Columbus is funny enough with his phobias and geek lifestyle that proves to be what keeps him alive but it isn't until he meets Tallahassee (Woody Harrelson), that things really kick into gear. Harrelson seems to have been born for this role. He has more one liners than any character in recent memory. Each line is typically vulgar but even if offensive it is near impossible not to laugh. Let's face it, if you are completely offended by language or blood then you aren't likely to be sitting with a crowd watching Zombieland in the first place.
A little romance is thrown into the mix when Columbus and Tallahassee come up on Wichita (Emma Stone) and Little Rock (Abigail Breslin). For a zombie comedy I thought Eisenberg and Stone actually had decent chemistry. Not that much time is dedicated to romance but what is there comes across as sincere and lets us watch as Columbus transitions from geek to hero. Even without the romance the girls are an important part of the chemistry of Zombieland. They help to even out the brawn and the brains between the four characters.
Zombieland has a simple story. The guys are loners. Columbus with the simple mission to stay alive and Tallahassee with a never ending search for any and all of the remaining golden Twinkies left on the planet. The girls are sisters who are trying to get to an amusement park in CA where they believe, or at least want to believe it is zombie free. A small part of the film feels like the movie Vacation with zombies. The comical trip with a destination which you can just feel isn't going to be what the characters hope for. Like Vacation it shows that the journey is far more important than the destination.

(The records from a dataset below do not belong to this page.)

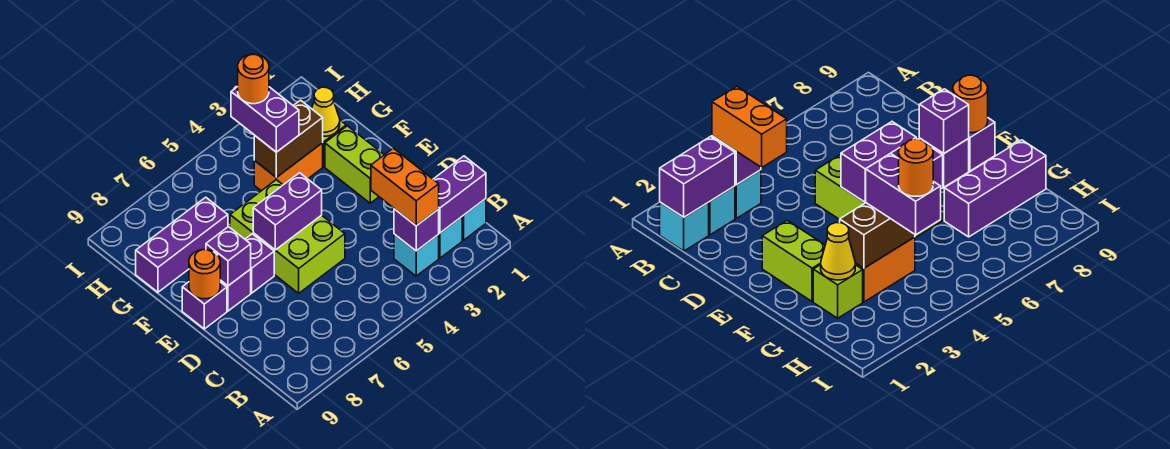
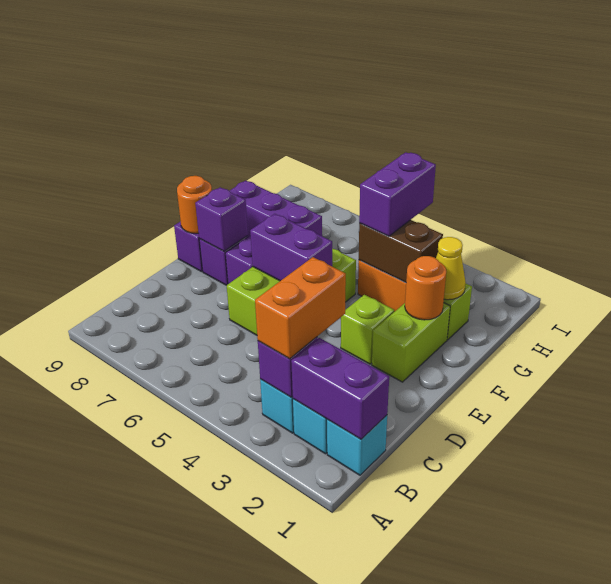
none -> lime 1x1 brick [341,295,394,364]
orange 1x1 round brick [238,54,269,104] -> orange 1x1 round brick moved to [405,256,446,320]

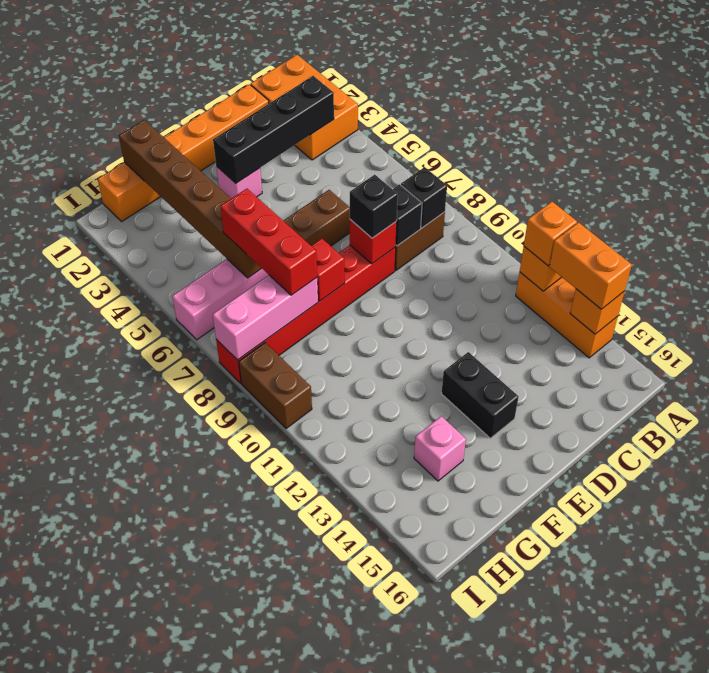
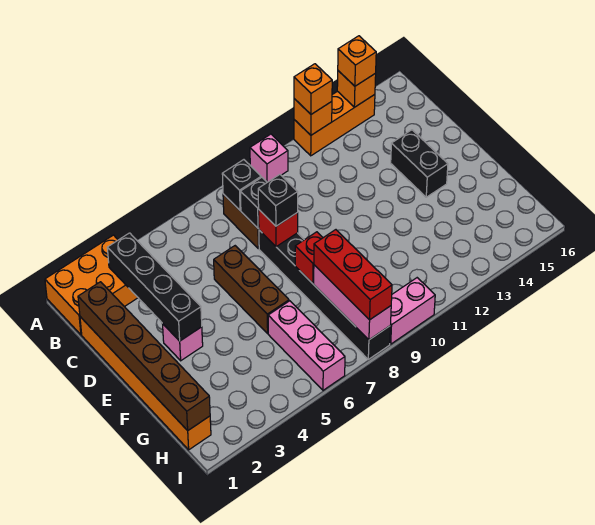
orange 1x2 brick [550,222,632,309] -> orange 1x1 brick [338,36,376,86]
red 1x6 brick [216,245,396,383] -> black 1x6 brick [259,230,390,359]
black 1x2 brick [441,352,519,438] -> black 1x2 brick turned to [391,130,448,197]
brown 1x6 brick [119,120,262,278] -> brown 1x6 brick turned to [78,282,210,431]
red 1x3 brick [220,189,317,295] -> red 1x3 brick turned to [314,230,392,320]
pink 1x1 brick [414,416,466,481] -> pink 1x1 brick moved to [250,134,288,182]
brown 1x2 brick [239,343,312,429] -> pink 1x2 brick [390,278,435,344]

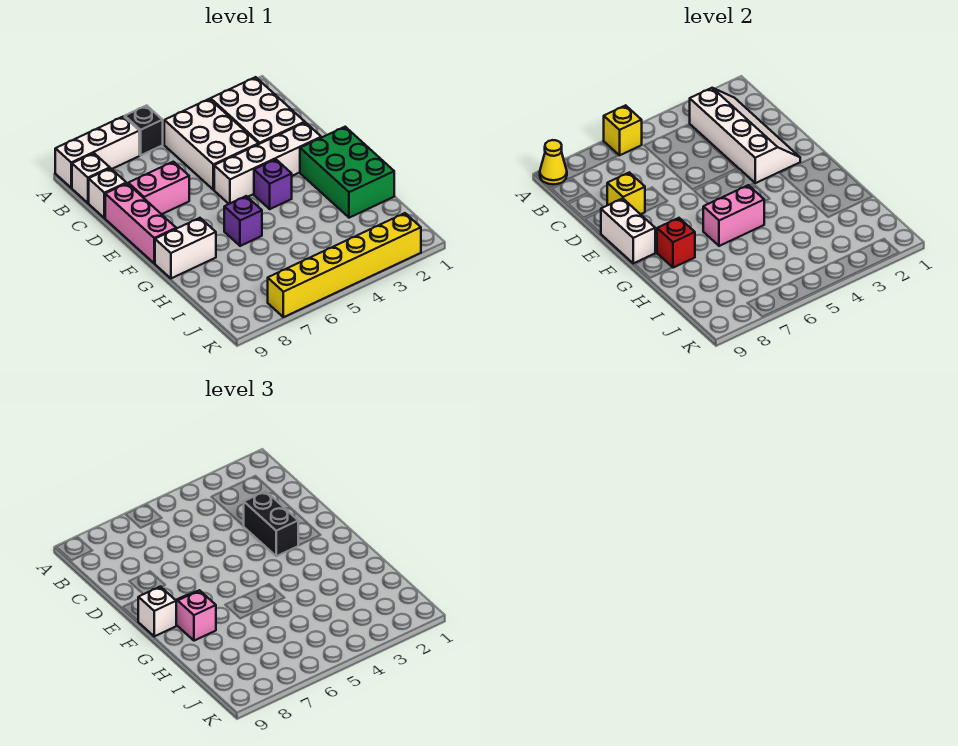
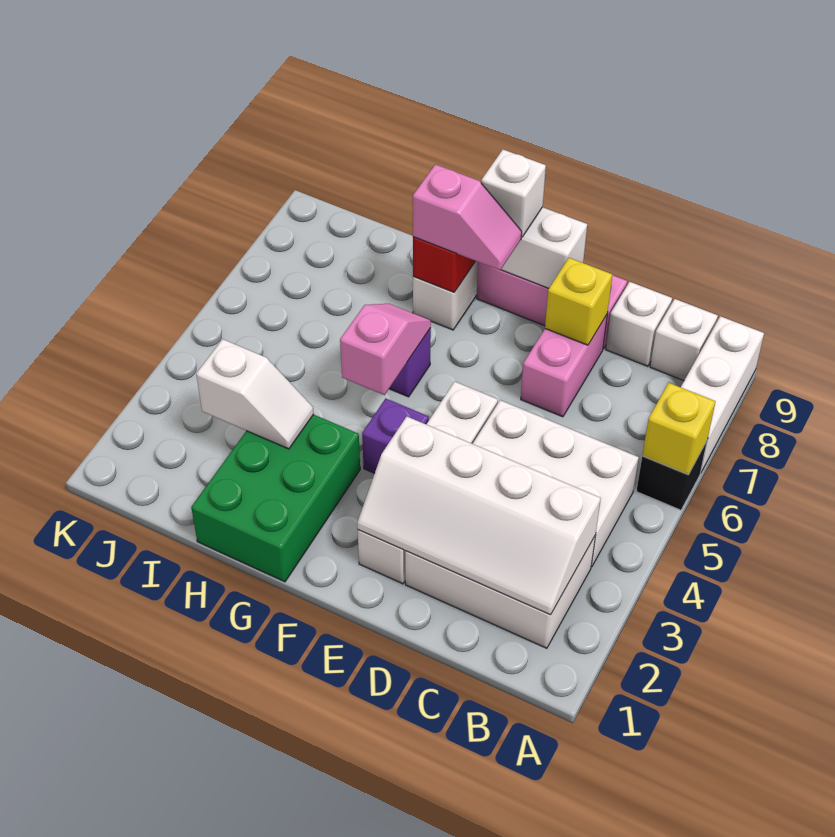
yellow 1x1 cone [540,140,567,184] -> none
black 1x2 brick [244,491,298,556] -> none
green 2x3 brick [300,127,394,218] -> green 2x3 brick turned to [191,414,360,582]
pink 1x2 brick [703,185,764,246] -> pink 1x2 slope [340,304,431,395]
none -> white 1x2 slope [196,339,314,449]
yellow 1x6 brick [268,213,421,317] -> none

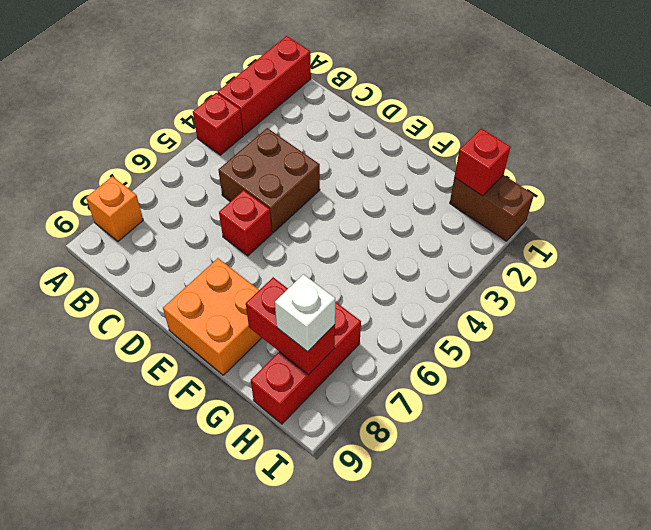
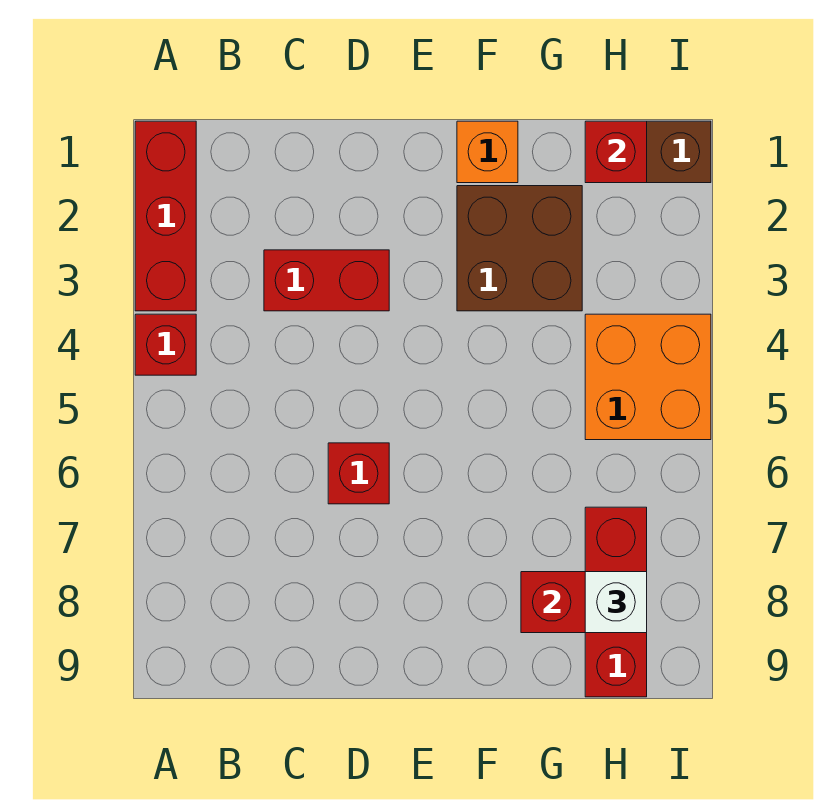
orange 1x1 brick [86,176,143,241] -> orange 1x1 brick moved to [457,121,518,183]
none -> red 1x2 brick [264,250,389,311]
brown 2x2 brick [218,128,320,233] -> brown 2x2 brick moved to [457,186,582,311]
orange 2x2 brick [163,258,262,375] -> orange 2x2 brick moved to [585,314,711,440]

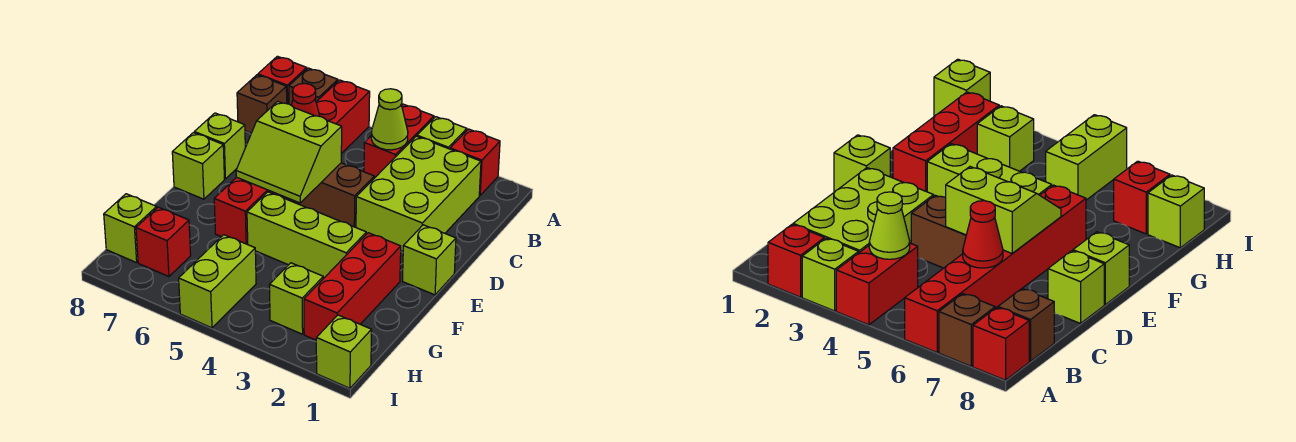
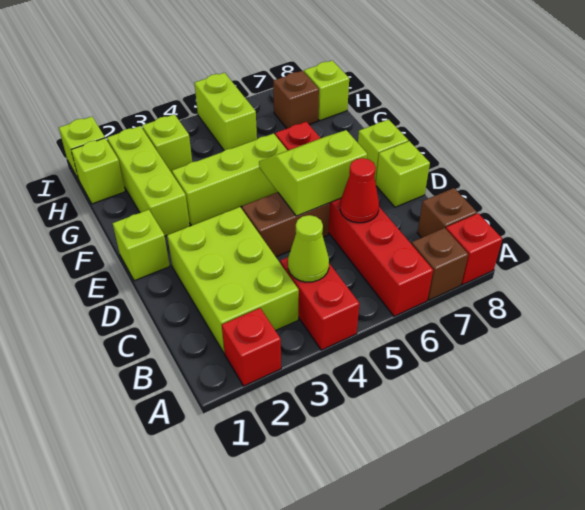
lime 1x1 brick [417,117,467,149] -> lime 1x1 brick moved to [71,138,125,204]
red 1x3 brick [304,233,401,340] -> lime 1x3 brick [107,126,190,236]
red 1x1 brick [136,207,191,277] -> brown 1x1 brick [273,71,319,128]

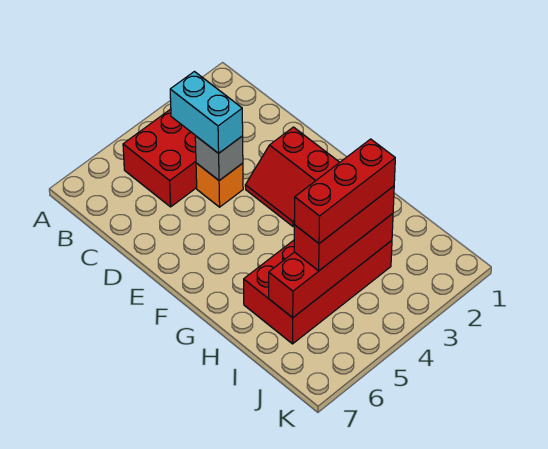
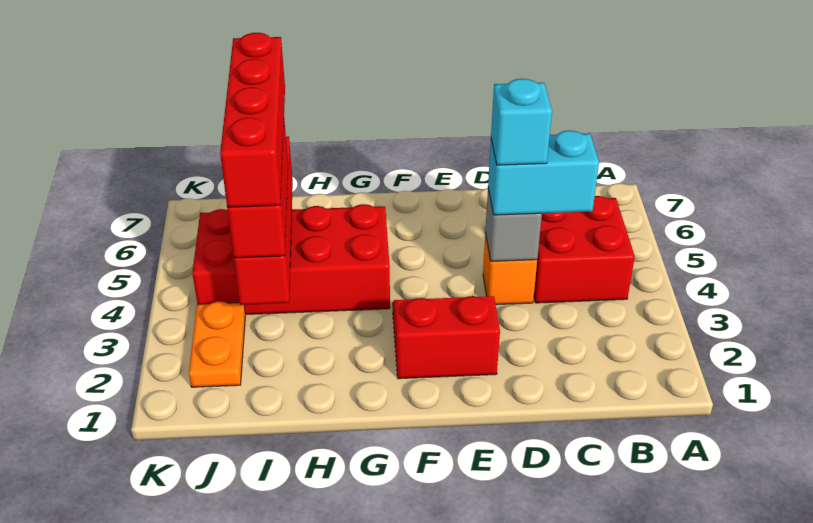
none -> cyan 1x1 brick [491,79,552,165]
red 2x4 brick [244,240,392,344] -> red 2x4 brick turned to [192,204,390,314]
red 1x3 brick [295,139,395,243] -> red 1x4 brick [220,33,285,208]
none -> orange 1x2 plate [189,302,245,387]

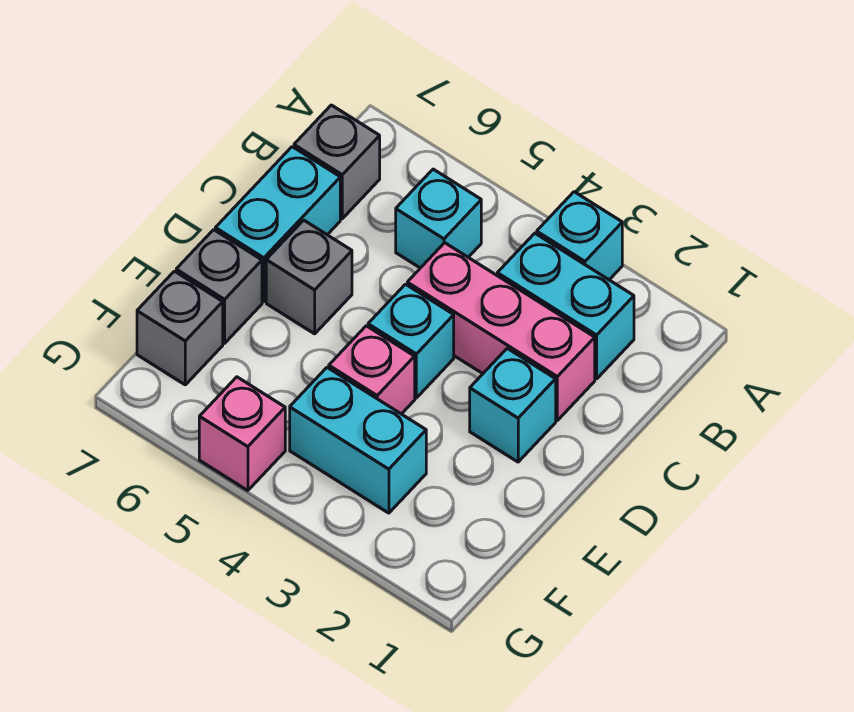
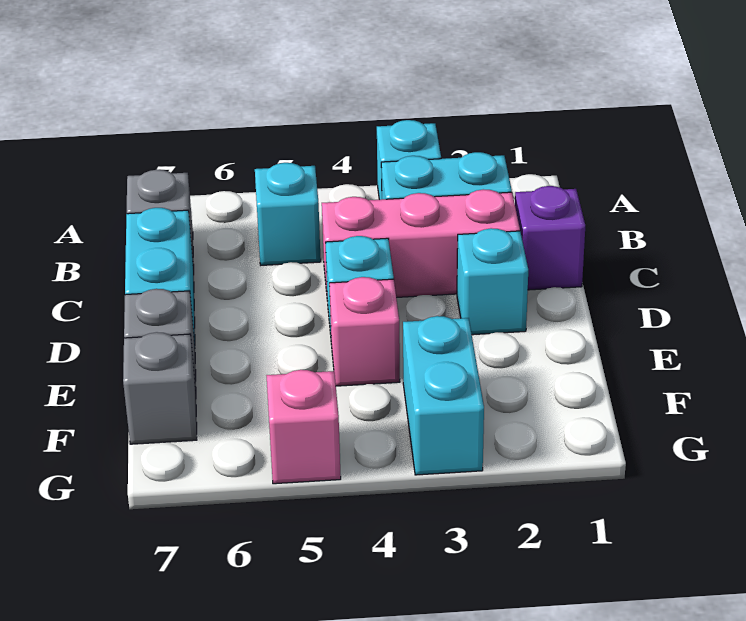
none -> purple 1x1 brick [515,186,585,290]
grey 1x1 brick [266,220,352,334] -> none
cyan 1x2 brick [290,368,426,513] -> cyan 1x2 brick turned to [403,316,484,475]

The biggest moment of the film has to be the mystery cameo. I'm glad I didn't know who it was and I won't spoil it for anyone else. I will say that it was brilliantly written into the script. PERFECT! It really goes to show how much they focused on getting Zombieland to be a top notch flick that should go down as a horror-comedy classic to remember. It will certainly fit alongside Shaun of the Dead in my movie collection.